Vulvas and vaginas are relegated to the realm of reproduction and male pleasure, while female orgasm and the day-to-day experience of having periods are more or less omitted.
It is almost as if the vagina is never seen beyond the context of the penis. The messages this sends to young girls is clear: that vulvas are only valid when seen through the prism of the male gaze.
Boys, meanwhile, are taught that they have agency over women’s bodies. That women’s bodies are there for their consumption and gratification and any other process remains shrouded in the mystery of ‘women’s issues’.
We get the message that penis size varies loud and clear, and while of course this can cause anxiety among boys and men, women don’t get to even have their own conversation.

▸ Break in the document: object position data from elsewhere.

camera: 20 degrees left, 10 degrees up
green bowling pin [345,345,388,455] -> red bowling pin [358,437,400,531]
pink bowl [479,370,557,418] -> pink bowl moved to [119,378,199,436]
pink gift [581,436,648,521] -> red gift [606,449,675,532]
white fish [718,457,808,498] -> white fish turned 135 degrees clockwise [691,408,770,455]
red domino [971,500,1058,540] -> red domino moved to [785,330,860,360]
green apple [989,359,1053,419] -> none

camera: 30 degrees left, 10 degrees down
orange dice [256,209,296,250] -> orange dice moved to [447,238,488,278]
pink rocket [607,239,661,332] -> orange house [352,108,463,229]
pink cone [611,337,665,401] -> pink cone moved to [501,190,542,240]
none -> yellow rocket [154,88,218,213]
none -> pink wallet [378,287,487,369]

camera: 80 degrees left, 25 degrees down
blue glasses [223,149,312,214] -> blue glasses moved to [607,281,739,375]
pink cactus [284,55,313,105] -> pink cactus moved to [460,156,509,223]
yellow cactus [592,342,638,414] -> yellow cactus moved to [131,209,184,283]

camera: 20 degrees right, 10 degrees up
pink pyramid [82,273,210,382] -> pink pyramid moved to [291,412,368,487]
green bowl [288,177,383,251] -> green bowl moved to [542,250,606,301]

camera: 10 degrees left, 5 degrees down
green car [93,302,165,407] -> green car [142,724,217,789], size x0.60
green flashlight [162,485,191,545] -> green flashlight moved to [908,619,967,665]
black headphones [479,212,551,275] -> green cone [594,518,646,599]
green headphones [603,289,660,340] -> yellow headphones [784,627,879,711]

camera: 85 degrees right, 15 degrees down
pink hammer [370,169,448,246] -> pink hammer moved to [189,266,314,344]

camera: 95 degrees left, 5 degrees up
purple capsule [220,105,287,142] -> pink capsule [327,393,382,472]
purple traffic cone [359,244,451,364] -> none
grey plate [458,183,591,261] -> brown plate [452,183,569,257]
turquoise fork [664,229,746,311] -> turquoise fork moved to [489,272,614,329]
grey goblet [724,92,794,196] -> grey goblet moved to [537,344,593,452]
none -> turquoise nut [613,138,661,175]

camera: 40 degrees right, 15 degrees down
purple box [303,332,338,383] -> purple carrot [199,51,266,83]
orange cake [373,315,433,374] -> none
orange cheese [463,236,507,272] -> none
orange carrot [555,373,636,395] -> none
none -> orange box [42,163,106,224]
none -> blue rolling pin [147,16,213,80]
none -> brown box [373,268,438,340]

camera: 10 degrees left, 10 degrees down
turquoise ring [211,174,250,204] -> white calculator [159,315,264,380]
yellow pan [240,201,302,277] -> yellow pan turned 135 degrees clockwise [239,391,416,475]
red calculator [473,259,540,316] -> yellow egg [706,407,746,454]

We are therefore left to grow up questioning whether our vulvas look ‘normal’. And without any examples beyond what porn has to offer, men aren’t able to offer their female partners much in the way of reassurance or support.
If I, as a heterosexual woman, find these messages lacking at best – and damaging at worst – I can only begin to imagine the impact they must have on non-binary people and people who don’t subscribe to the hetero-normative narrative.
It was the shame and taboo around vaginas that inspired me to create paintings of vulvas in the toilets at two London venues as part of Bodyform’s Viva La Vulva campaign.
I painted vulvas across the walls and cubicle doors, building up the images with layers of colour to delicately mimic the folds present in vulvas.
The most important goal was to show variety – that no two vulvas are the same, and that each and every one is totally normal.
I believe that the best way to eradicate the idea of a ‘correct’ vulva is to show plenty of real life examples.
I hope my paintings will start to normalise the conversation around vaginas and allowing friends and to talk about their vaginas without feeling it was dirty or taboo. It would be a great starting point in supporting each other.
The best we can hope for is that the messages we’ve been told can be unlearned so that the next generation grows up with a more positive and open attitude.